Impiego preventivo del Levosimendan come Bridging-Therapy alla correzione chirurgica del difetto interventricolare post-infartuale: descrizione di un caso clinico

Pellegrino Ciampi, Massimiliano Camilli, Daniela Pedicino, Alessia D’Aiello, Tommaso Sanna, Massimo Massetti, Filippo Crea, Giovanna Liuzzo

Dipartimento di Scienze Cardiovascolari, Fondazione Policlinico Universitario A. Gemelli IRCCS, Roma, Italia

Figura 1. Immagine ecocardiografica di DIV apicale con multipli jets al Color Doppler, determinante significativo shunt sinistro-destro (Qp/Qs 2.2)

Abstract:

Paziente di 78 anni che accedeva in Pronto Soccorso per STEMI anteriore, trattato efficacemente mediante angioplastica percutanea dell’arteria discendente anteriore.

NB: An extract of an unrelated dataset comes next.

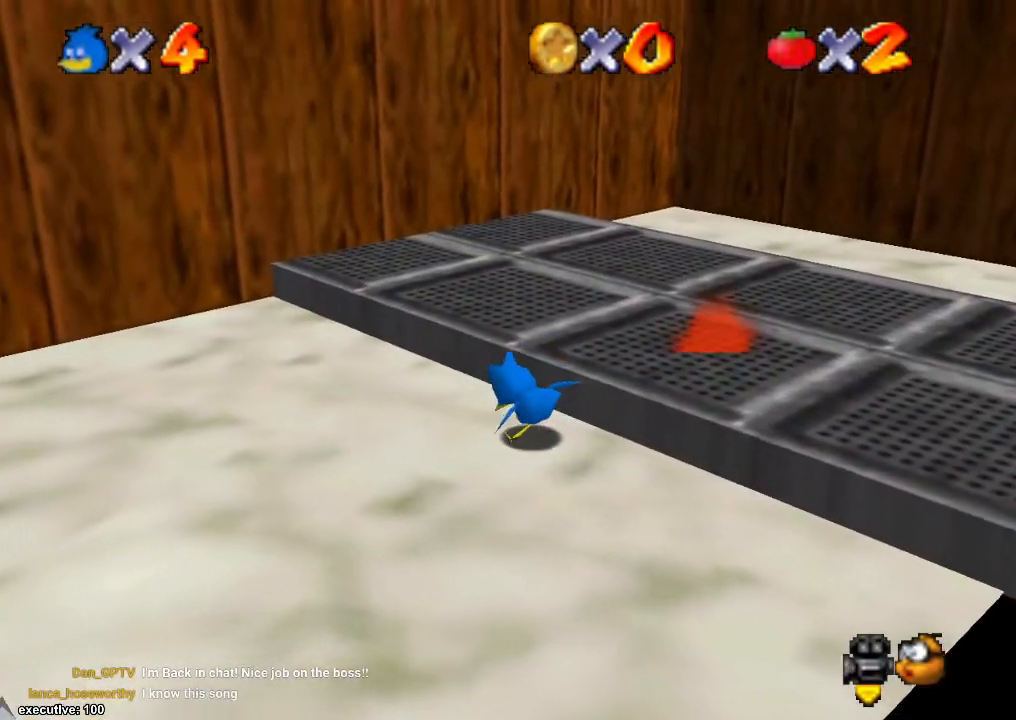
Gameplay with a controller (Xbox layout); each line is a JSON object with the inputs held at the frame after it. "events" lists button and stick changes between this image and that frame as [ms after this image, input, new state], when the widget could be followed in between. Not read: HOME L2 L3 R2 R3.
{"buttons": [], "left_stick": "center", "right_stick": "center", "events": []}
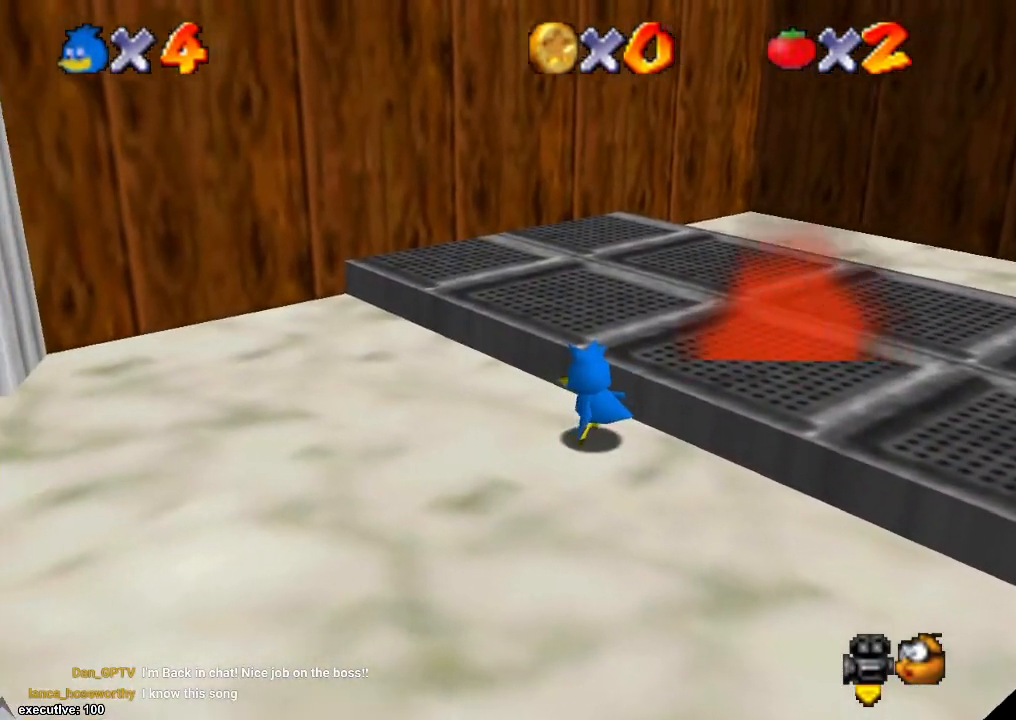
{"buttons": [], "left_stick": "down-left", "right_stick": "center", "events": [[167, "left_stick", "down"], [167, "right_stick", "left"], [400, "left_stick", "down-left"], [400, "right_stick", "center"]]}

L’ecocardiogramma post-procedura mostrava la presenza di un difetto interventricolare para-apicale con significativo shunt sinistro-destro. Dopo posizionamento di contropulsatore aortico, il caso veniva collegialmente discusso in sede di Heart Team e si decideva, vista la stabilità del quadro clinico, di procrastinare l’intervento chirurgico per favorire la cicatrizzazione del tessuto miocardico. Un’infusione endovenosa di Levosimendan veniva iniziata con progressivo recupero della funzione contrattile biventricolare. In nona giornata, l’intervento cardiochirurgico veniva eseguito con successo.

L’impiego precoce del Levosimendan potrebbe rappresentare una valida strategia farmacologica come terapia di supporto nei pazienti con DIV post-infartuale in attesa di riparazione chirurgica.

Caso clinico:

Uomo di 78 anni, iperteso, dislipidemico, che accedeva in Pronto Soccorso per dolore toracico tipico e dispnea ingravescente. All’esame obiettivo, il paziente si presentava emodinamicamente stabile, con pressione arteriosa di 100/60 mmHg, frequenza cardiaca di 90 bpm, toni cardiaci netti con soffio sistolico 2/6 in mesocardio, saturazione arteriosa di ossigeno del 90% in aria ambiente, tachipnea e lievi crepitii tele-inspiratori bilaterali medio-basali.

Figura 2. DIV apicale con multipli jets al Color Doppler, determinante significativo shunt sinistro-destro (Qp/Qs 2.2)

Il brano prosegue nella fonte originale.